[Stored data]

※

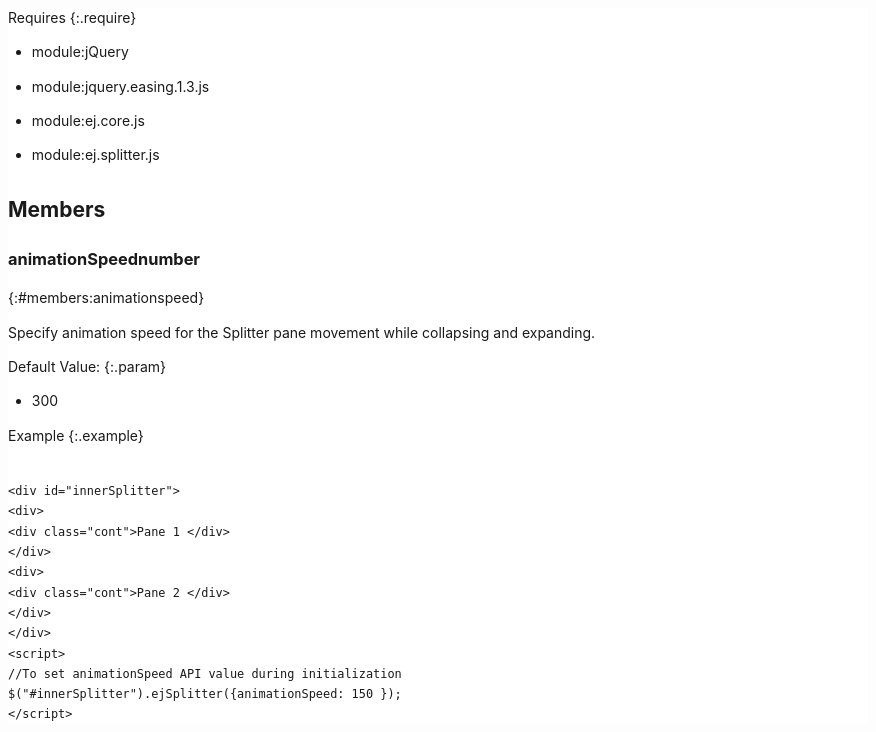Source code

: 




Requires
{:.require}




* module:jQuery


* module:jquery.easing.1.3.js


* module:ej.core.js


* module:ej.splitter.js




## Members








### animationSpeed<span class="type-signature type number">number</span>
{:#members:animationspeed}








Specify animation speed for the Splitter pane movement while collapsing and expanding.




Default Value:
{:.param}






* 300








Example
{:.example}

<pre class="prettyprint">
<code> 
&lt;div id="innerSplitter"&gt;
&lt;div&gt;
&lt;div class="cont"&gt;Pane 1 &lt;/div&gt;
&lt;/div&gt;
&lt;div&gt;
&lt;div class="cont"&gt;Pane 2 &lt;/div&gt;
&lt;/div&gt;
&lt;/div&gt; 
&lt;script&gt;
//To set animationSpeed API value during initialization
$("#innerSplitter").ejSplitter({animationSpeed: 150 });
&lt;/script&gt;</code>
</pre>
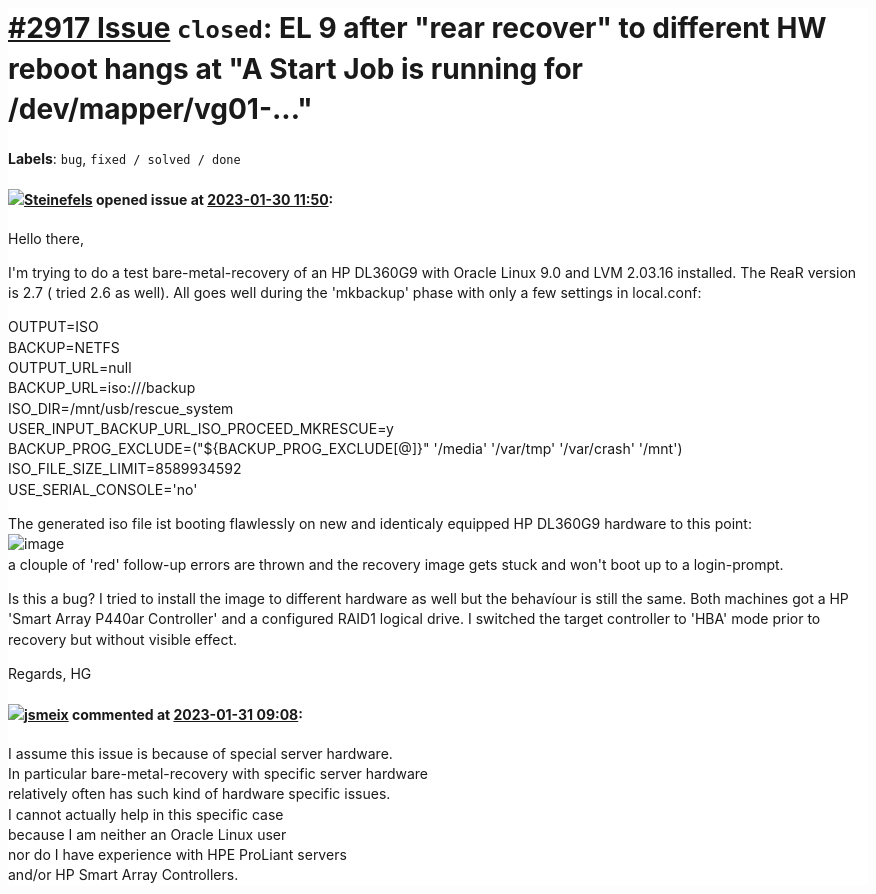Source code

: [\#2917 Issue](https://github.com/rear/rear/issues/2917) `closed`: EL 9 after "rear recover" to different HW reboot hangs at "A Start Job is running for /dev/mapper/vg01-..."
==============================================================================================================================================================================

**Labels**: `bug`, `fixed / solved / done`

#### <img src="https://avatars.githubusercontent.com/u/123949246?v=4" width="50">[Steinefels](https://github.com/Steinefels) opened issue at [2023-01-30 11:50](https://github.com/rear/rear/issues/2917):

Hello there,

I'm trying to do a test bare-metal-recovery of an HP DL360G9 with Oracle
Linux 9.0 and LVM 2.03.16 installed. The ReaR version is 2.7 ( tried 2.6
as well). All goes well during the 'mkbackup' phase with only a few
settings in local.conf:

OUTPUT=ISO  
BACKUP=NETFS  
OUTPUT\_URL=null  
BACKUP\_URL=iso:///backup  
ISO\_DIR=/mnt/usb/rescue\_system  
USER\_INPUT\_BACKUP\_URL\_ISO\_PROCEED\_MKRESCUE=y  
BACKUP\_PROG\_EXCLUDE=("${BACKUP\_PROG\_EXCLUDE\[@\]}" '/media'
'/var/tmp' '/var/crash' '/mnt')  
ISO\_FILE\_SIZE\_LIMIT=8589934592  
USE\_SERIAL\_CONSOLE='no'

The generated iso file ist booting flawlessly on new and identicaly
equipped HP DL360G9 hardware to this point:  
![image](https://user-images.githubusercontent.com/123949246/215466085-88191b44-09b4-4332-a1a7-77dc87ea8736.png)  
a clouple of 'red' follow-up errors are thrown and the recovery image
gets stuck and won't boot up to a login-prompt.

Is this a bug? I tried to install the image to different hardware as
well but the behavíour is still the same. Both machines got a HP 'Smart
Array P440ar Controller' and a configured RAID1 logical drive. I
switched the target controller to 'HBA' mode prior to recovery but
without visible effect.

Regards, HG

#### <img src="https://avatars.githubusercontent.com/u/1788608?u=925fc54e2ce01551392622446ece427f51e2f0ce&v=4" width="50">[jsmeix](https://github.com/jsmeix) commented at [2023-01-31 09:08](https://github.com/rear/rear/issues/2917#issuecomment-1410002029):

I assume this issue is because of special server hardware.  
In particular bare-metal-recovery with specific server hardware  
relatively often has such kind of hardware specific issues.  
I cannot actually help in this specific case  
because I am neither an Oracle Linux user  
nor do I have experience with HPE ProLiant servers  
and/or HP Smart Array Controllers.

※

GOAL OF THE EXERCISE – Both the line containing "I'm trying to" and the line containing "USE\_SERIAL\_CONSOLE='no'" belong in the answer. Print them and every line above that falls between them exactly, and no others.

OUTPUT OF THE EXERCISE –
I'm trying to do a test bare-metal-recovery of an HP DL360G9 with Oracle
Linux 9.0 and LVM 2.03.16 installed. The ReaR version is 2.7 ( tried 2.6
as well). All goes well during the 'mkbackup' phase with only a few
settings in local.conf:

OUTPUT=ISO  
BACKUP=NETFS  
OUTPUT\_URL=null  
BACKUP\_URL=iso:///backup  
ISO\_DIR=/mnt/usb/rescue\_system  
USER\_INPUT\_BACKUP\_URL\_ISO\_PROCEED\_MKRESCUE=y  
BACKUP\_PROG\_EXCLUDE=("${BACKUP\_PROG\_EXCLUDE\[@\]}" '/media'
'/var/tmp' '/var/crash' '/mnt')  
ISO\_FILE\_SIZE\_LIMIT=8589934592  
USE\_SERIAL\_CONSOLE='no'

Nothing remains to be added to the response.